Yesterday morning’s Bureau of Labor Statistics data release
was a good one. The headline seasonally
adjusted official unemployment rate reached another post-recession low of 5.0%,
and the economy added another 271,000 jobs, about double that needed to cover
population increase. The count of those
without work for 27 weeks or longer and still qualifying as jobless held its
September improvement and it still at 2.1 million, whereas that of people
working part-time for economic reasons, or employed less than full-time while
wanting that status, amazingly shed another 269,000 and is at 5.8 million, down
from 6.5 million just two months before.
The unadjusted unemployment rate also dropped 0.1%, to 4.8%.
The two best measures of how common it is for Americans to
be working, the labor force participation rate and the employment-population
ratio, stayed the same and increased 0.1 percent respectively and are now at
62.4% and 59.3%. The first of those two
numbers is still at the post-1977 low it reached last month, whereas the
second, while still small by the standards of the past few decades, continues
to be helped by lower official joblessness.
Average private nonfarm hourly earnings, which had actually
decreased in September, gained 9 cents per hour last month.

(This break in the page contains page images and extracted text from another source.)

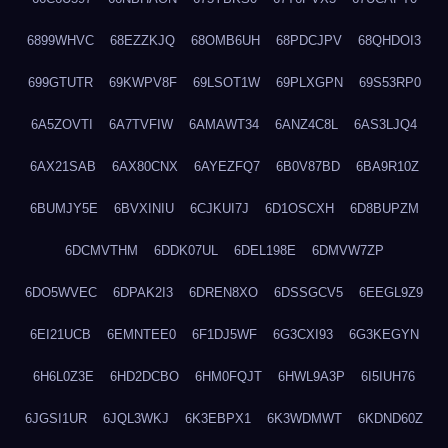
6899WHVC
68EZZKJQ
68OMB6UH
68PDCJPV
68QHDOI3
699GTUTR
69KWPV8F
69LSOT1W
69PLXGPN
69S53RP0
6A5ZOVTI
6A7TVFIW
6AMAWT34
6ANZ4C8L
6AS3LJQ4
6AX21SAB
6AX80CNX
6AYEZFQ7
6B0V87BD
6BA9R10Z
6BUMJY5E
6BVXINIU
6CJKUI7J
6D1OSCXH
6D8BUPZM
6DCMVTHM
6DDK07UL
6DEL198E
6DMVW7ZP
6DO5WVEC
6DPAK2I3
6DREN8XO
6DSSGCV5
6EEGL9Z9
6EI21UCB
6EMNTEE0
6F1DJ5WF
6G3CXI93
6G3KEGYN
6H6L0Z3E
6HD2DCBO
6HM0FQJT
6HWL9A3P
6I5IUH76
6JGSI1UR
6JQL3WKJ
6K3EBPX1
6K3WDMWT
6KDND60Z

They are now at $25.20, with the October gain
reflecting a strong 4.3% annual rate.
That number is up a more-than-inflation 2.5% so far in 2015.
However, despite the solidly positive results above, latent
demand for jobs actually increased last month.
That was because the number of people reporting that they wanted to work
but had not looked for it in the previous year was up 131,000, which more than
offset the 31,000 drop in official unemployment. In addition, those counted as discouraged
from looking, who below are credited with the same probability of taking employment
as the technically jobless, rose 30,000.
On the other side, the total of those claiming no interest in working,
which is rising more consistently than any other group but fluctuates a
remarkable amount from month to month, was off over 600,000, cutting latent
demand by over 30,000. Overall, the
American Job Shortage Number, which shows how many additional jobs could be
quickly filled if they were readily available, gained 66,000 as follows:
What is noteworthy about the AJSN this month? Two related things. First, although October’s employment data was
legitimately positive in not only specific but broad-based ways, our national
job shortage worsened. Second, although
many people think of new jobs going to the jobless, more and more latent demand
for them comes from people with other working statuses. Of the almost 17.5 million more positions
that could be absorbed quickly, only 6,837,000 would go to the officially unemployed. That 39.1% share shows how many people not in
that group want to work, and their numbers are not shrinking at all.
So where are we now?
The pattern of the past several years, dropping official unemployment
showing less and less of the American job shortage, continued in October. While there were slightly more work positions
across the population, the share of people in the labor force did not rebound
from September’s fall, and is poised to set another low in November or
December. But fair is fair, and the turtle
did, indeed, take a step forward last month.